* [Instructions to follow]:
How many lines in the material below contain the word "Hypnotherapist"? Answer with the number alone.

[Exercise materials]

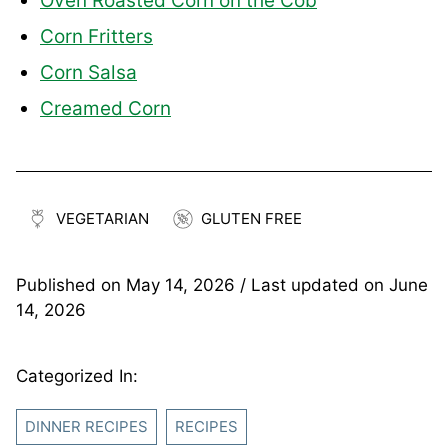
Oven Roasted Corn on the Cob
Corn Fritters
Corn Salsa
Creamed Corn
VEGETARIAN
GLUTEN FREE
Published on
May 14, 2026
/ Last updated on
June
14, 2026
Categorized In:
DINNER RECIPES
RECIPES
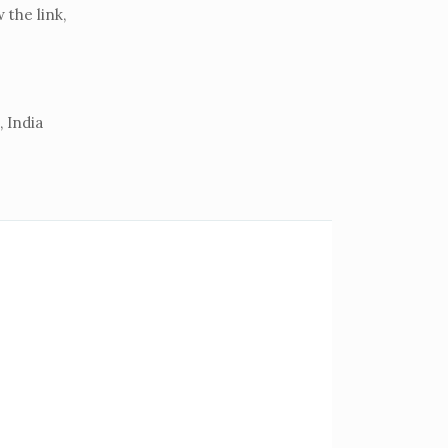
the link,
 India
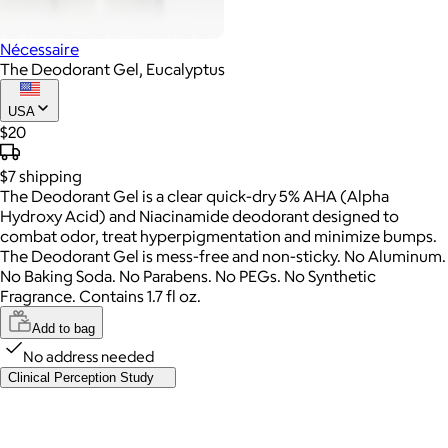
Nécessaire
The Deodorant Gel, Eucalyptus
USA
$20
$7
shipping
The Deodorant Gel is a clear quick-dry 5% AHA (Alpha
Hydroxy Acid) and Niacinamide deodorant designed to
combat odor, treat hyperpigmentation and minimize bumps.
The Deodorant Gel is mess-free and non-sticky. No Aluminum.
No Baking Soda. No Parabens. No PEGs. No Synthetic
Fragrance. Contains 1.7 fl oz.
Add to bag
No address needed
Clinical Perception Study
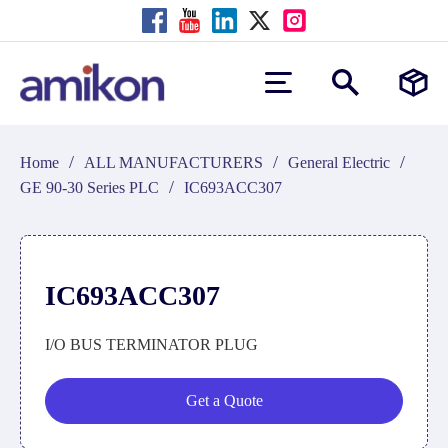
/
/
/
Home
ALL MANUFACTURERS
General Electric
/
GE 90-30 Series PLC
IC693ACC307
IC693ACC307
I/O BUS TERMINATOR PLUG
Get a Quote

[/Exercise materials]
[Exercise materials]

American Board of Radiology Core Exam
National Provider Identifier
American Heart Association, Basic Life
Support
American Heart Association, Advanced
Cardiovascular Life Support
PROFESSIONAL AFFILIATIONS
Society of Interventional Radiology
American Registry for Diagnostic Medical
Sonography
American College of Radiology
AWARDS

[/Exercise materials]
[Exercise materials]

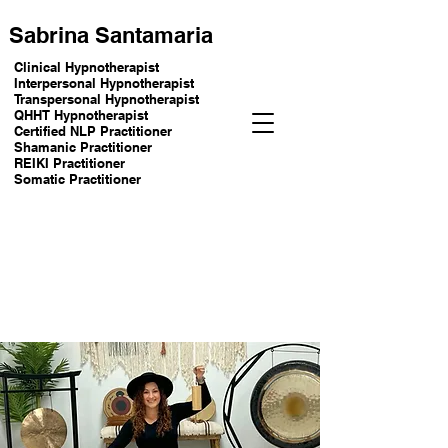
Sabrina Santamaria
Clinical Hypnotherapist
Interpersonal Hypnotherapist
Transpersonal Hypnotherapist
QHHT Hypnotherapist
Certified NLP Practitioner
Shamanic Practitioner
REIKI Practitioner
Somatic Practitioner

[/Exercise materials]

* [Exercise result]:
4